### Задание 1
Перечислите все произведения, названия которых приведены в кавычках-ёлочках в тексте о красоте. Каждое название укажите один раз.
### Задание 2
Напишите продолжение текста о красоте, начиная сразу после его последнего предложения.

### Фрагмент текста
КРАСОТА

Предположить отсутствия в творчестве Л. мысли о красоте или пренебрежение этой идеей невозможно: обладавший дарованием художника, поэт не раз оставлял свидетельства любования красотой земною, создавая образы природы, представляя свои впечатления и оценки виденного и хранимого в памяти:

Гляжу в окно: уж гаснет небосклон.
Прощальный луч на вышине колонн,
На куполах, на трубах и крестах
Блестит, горит в обманутых очах;
И мрачных туч огнистые края
Рисуются на небе как змея,
И ветерок, по саду пробежав,
Волнует стебли омоченных трав…
Один меж них приметил я цветок,
Как будто перл, покинувший восток,
На нем вода блистаючи дрожит,
Главу свою склонивши, он стоит,
Как девушка в печали роковой:
Душа убита, радость над душой;
Хоть слезы льёт из пламенных очей,
Но помнит всё о красоте своей. («Вечер после дождя», [I; 90])

Разнообразные зарисовки объектов и явлений окружающего мира отражают идею красоты, живое присутствие которой, по Божией воле разлитой во всём, воодушевляло и восхищало Л.: _прощальный луч солнца; огнистые края у мрачных туч; стебли омоченных трав; цветок, как будто перл, покинувший восток («Вечер после дождя»); разноцветною дугою … мост красивый _[радуга] («Измаил-Бей»); пасмурным венцом или рубчатым венцом встающие красивые гранитыnв буквально дословно повторяющемся описании, безусловно, поразившего Л. горного пейзажа, ядром которого стал вид пробитой в камнях древней дороги – «поворот и путь, прорытый / Арбы скрипучим колесом» («Измаил-Бей», «Хаджи Абрек»).

Красота – свойство действительности, которое поэт относил к онтологическим, неотъемлемым, предопределённым для мира тварного, подчёркивая это предикатной лексемой обычный: Уж полдень, прямо над аулом, / На светло-синей высоте / Сиял в обычной красоте. («Кавказский пленник»); Ярчее дневное сиянье, / И вот Дунай уж предо мной / Синел с обычной красотой («Корсар»). Красота обычная – постоянная, неизменная, остающаяся такой вечно после кратковременной встречи с нею, словно убегающей от привычного глаза бренного человека, философски подмечает поэт, хотя указывает на её неоспоримые, приятные сердцу признаки (ропот ручейков нагорных, пенье птичек по кустам) и предлагает высокие оценки: прекрасный, величавый Дунай.

### Записи данных
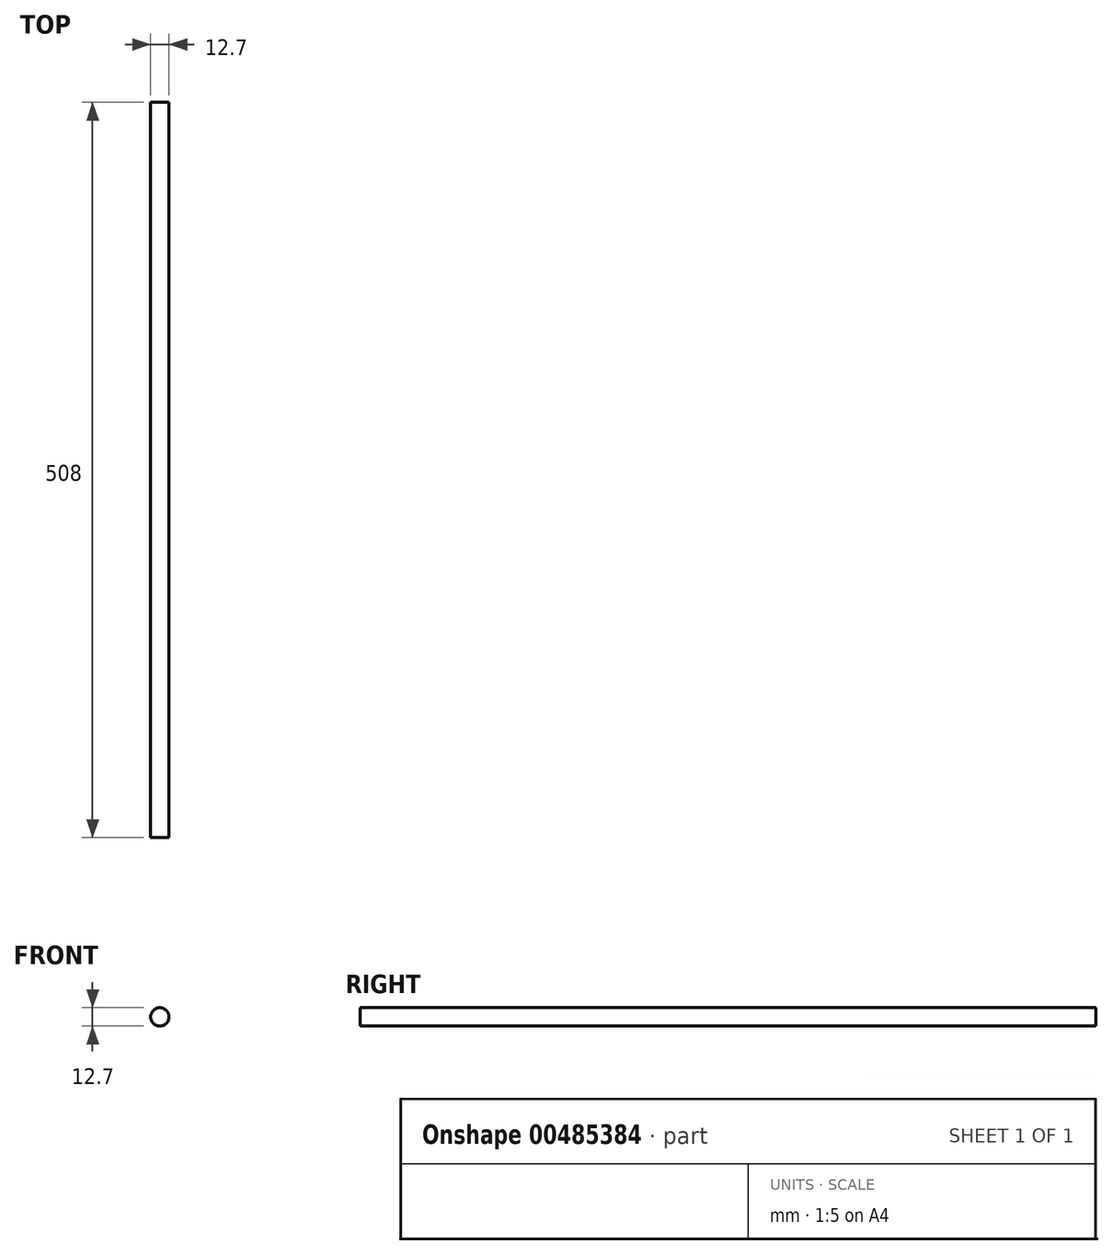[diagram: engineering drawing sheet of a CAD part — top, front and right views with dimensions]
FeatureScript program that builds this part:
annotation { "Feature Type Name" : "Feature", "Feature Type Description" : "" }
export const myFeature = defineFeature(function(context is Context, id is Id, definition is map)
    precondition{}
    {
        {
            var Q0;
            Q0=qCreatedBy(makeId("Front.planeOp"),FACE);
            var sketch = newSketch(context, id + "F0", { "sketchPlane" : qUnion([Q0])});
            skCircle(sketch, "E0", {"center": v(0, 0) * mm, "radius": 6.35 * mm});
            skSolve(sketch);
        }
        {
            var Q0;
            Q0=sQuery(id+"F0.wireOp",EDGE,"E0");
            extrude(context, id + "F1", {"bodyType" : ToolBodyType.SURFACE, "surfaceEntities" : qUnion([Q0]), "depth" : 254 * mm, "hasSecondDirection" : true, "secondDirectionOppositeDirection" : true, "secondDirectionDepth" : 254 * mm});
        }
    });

--

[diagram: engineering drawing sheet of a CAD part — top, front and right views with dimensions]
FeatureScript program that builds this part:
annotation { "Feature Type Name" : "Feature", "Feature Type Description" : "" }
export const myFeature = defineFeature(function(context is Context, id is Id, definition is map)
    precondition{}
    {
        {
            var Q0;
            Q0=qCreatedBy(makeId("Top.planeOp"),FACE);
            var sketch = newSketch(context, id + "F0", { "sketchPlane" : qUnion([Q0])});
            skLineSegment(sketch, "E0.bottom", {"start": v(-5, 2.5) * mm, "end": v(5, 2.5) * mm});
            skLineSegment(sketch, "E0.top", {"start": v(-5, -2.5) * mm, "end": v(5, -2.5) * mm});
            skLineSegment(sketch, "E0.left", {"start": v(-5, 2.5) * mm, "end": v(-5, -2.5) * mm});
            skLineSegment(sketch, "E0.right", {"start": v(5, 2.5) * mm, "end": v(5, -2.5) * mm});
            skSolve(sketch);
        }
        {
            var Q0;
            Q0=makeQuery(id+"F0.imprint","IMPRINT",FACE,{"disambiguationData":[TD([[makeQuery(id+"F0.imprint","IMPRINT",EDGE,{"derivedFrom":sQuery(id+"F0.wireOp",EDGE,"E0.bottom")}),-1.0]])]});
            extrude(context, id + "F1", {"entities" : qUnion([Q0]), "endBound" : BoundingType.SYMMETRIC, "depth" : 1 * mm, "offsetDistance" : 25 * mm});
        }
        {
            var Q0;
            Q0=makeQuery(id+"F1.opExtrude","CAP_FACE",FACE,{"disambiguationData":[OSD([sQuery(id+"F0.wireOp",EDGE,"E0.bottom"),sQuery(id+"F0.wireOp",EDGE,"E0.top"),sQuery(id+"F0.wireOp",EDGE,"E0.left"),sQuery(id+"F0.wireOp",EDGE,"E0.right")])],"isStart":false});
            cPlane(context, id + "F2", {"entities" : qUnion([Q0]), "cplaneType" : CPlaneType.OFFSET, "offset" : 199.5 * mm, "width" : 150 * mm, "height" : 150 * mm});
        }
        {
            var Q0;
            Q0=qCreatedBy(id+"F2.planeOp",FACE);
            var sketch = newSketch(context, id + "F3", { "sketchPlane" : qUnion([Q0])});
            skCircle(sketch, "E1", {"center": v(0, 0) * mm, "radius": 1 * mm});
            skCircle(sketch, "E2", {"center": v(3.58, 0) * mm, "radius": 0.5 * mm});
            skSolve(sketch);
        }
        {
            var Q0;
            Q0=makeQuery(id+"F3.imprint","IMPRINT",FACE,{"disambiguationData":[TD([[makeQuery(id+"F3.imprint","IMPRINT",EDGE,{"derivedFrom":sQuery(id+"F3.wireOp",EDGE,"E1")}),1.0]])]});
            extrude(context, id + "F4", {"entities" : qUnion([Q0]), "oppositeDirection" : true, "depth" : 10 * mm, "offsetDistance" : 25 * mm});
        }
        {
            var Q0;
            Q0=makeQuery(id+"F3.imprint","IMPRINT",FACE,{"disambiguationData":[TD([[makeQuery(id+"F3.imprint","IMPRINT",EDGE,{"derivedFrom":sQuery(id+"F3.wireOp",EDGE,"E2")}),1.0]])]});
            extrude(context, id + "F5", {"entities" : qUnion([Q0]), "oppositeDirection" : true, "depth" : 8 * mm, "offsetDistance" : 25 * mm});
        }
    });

---

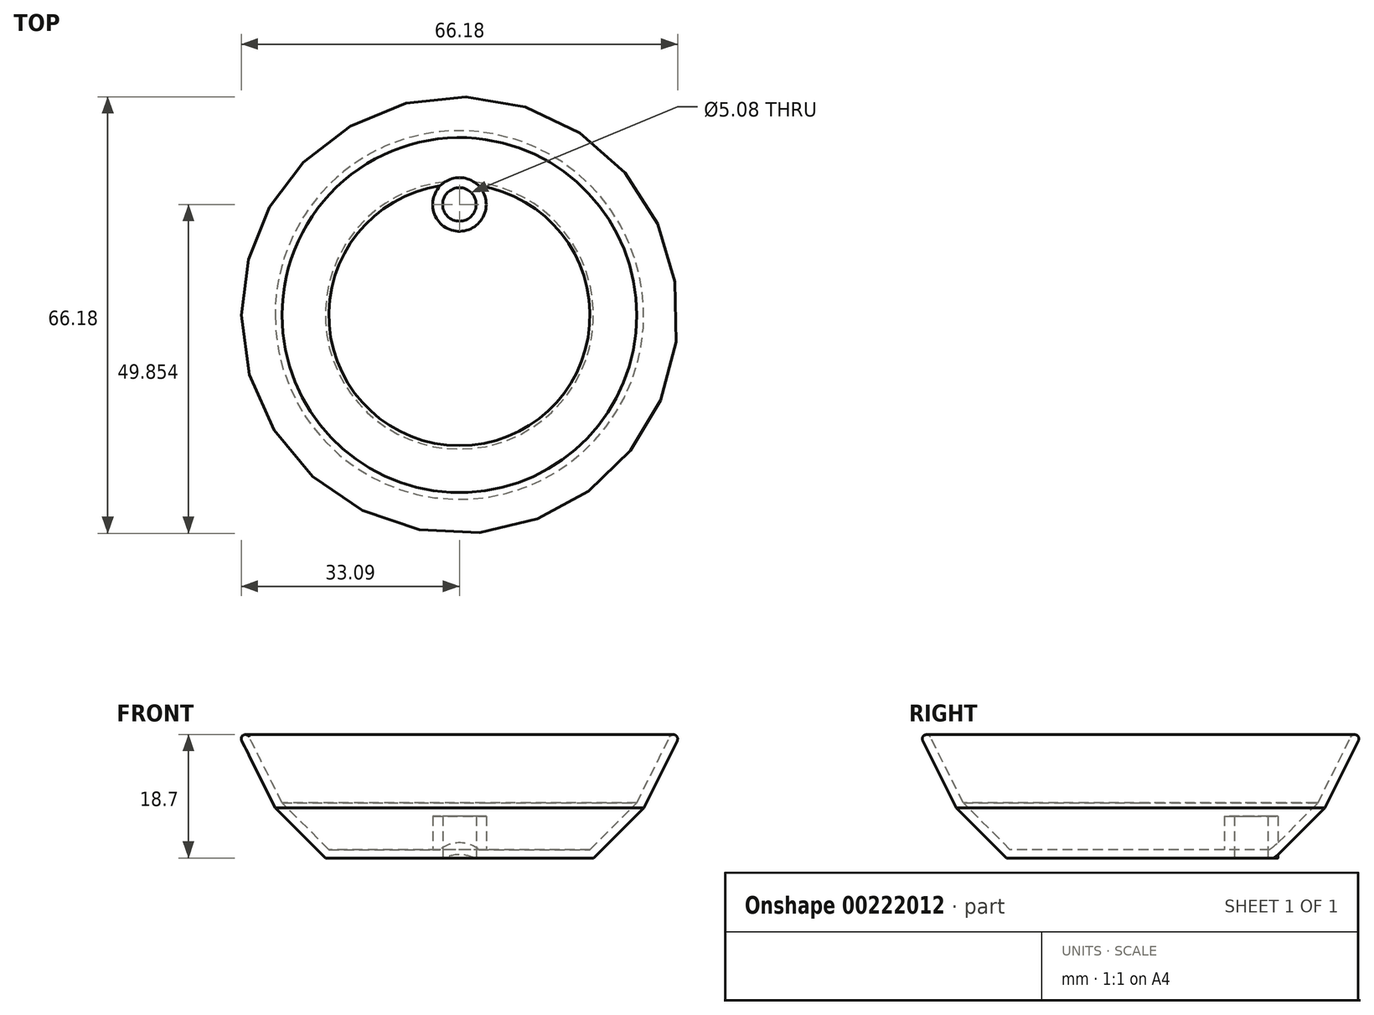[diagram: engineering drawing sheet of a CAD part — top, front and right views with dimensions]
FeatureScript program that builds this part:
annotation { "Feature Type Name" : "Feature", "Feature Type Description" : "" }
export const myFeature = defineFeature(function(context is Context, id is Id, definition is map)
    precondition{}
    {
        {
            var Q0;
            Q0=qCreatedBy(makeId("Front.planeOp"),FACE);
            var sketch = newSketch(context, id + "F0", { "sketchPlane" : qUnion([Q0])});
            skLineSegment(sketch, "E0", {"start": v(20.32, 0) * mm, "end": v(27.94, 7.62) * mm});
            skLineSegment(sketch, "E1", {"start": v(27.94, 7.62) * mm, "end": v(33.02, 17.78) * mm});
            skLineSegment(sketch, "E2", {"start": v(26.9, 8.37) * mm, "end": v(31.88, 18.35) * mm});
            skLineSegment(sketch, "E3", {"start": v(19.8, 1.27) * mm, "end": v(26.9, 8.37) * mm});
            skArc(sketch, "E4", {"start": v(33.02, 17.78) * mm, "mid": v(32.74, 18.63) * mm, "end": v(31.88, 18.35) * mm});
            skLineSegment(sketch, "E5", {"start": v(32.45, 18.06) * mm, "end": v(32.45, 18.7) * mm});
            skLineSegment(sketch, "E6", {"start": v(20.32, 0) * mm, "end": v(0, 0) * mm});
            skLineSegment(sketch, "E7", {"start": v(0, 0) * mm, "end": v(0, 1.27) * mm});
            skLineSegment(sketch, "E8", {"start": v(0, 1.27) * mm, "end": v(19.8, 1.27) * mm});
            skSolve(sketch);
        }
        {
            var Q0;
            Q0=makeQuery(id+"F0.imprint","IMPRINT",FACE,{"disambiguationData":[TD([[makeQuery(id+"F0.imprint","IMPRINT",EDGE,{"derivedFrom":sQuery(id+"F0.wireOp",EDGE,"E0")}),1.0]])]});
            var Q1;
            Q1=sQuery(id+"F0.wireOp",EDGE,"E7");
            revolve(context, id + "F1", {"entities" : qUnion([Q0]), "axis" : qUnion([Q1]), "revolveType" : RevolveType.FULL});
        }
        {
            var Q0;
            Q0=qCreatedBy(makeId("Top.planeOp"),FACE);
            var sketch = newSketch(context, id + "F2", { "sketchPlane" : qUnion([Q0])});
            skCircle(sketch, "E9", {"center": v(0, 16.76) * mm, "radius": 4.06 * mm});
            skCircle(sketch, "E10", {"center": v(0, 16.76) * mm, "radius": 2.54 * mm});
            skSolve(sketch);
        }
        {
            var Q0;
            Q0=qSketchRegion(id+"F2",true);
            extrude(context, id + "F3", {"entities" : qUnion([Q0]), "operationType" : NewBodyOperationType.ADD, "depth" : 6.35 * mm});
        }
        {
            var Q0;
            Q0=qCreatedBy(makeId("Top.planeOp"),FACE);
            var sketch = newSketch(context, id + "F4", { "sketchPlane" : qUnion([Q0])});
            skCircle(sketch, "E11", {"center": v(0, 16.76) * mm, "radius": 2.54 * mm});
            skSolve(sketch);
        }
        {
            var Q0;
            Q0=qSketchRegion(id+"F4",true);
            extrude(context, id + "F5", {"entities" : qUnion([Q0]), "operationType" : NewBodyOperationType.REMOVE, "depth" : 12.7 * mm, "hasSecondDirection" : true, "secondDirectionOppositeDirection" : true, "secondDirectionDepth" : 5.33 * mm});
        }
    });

### Ожидаемый ответ 1
«Вечер после дождя», «Измаил-Бей», «Хаджи Абрек», «Кавказский пленник», «Корсар».

### Ожидаемый ответ 2
Такая красота присуща не только натурфактам, но и артефактам – предметам из мира окружающих человека привычных вещей, что Л. подмечал: И белой одежды красивые складки / По плечам фариса вились в беспорядке («Три пальмы»); Небрежно бросив повода, / Красивой плёткой он махает… («Хаджи Абрек»). Оценка словом красивый является маловыразительной, неинформативной, хотя Л. в приложении к подобным объектам использует её. Но есть и такие в его поэтическом пространстве, которые обусловливают актуальные социально-культурные и этнокультурные, а также эмоциональные коннотации – тогда ценность красивого автором подчёркивается, а признаки красоты объекта высвечиваются сравнением, конкретизирующим эпитетом.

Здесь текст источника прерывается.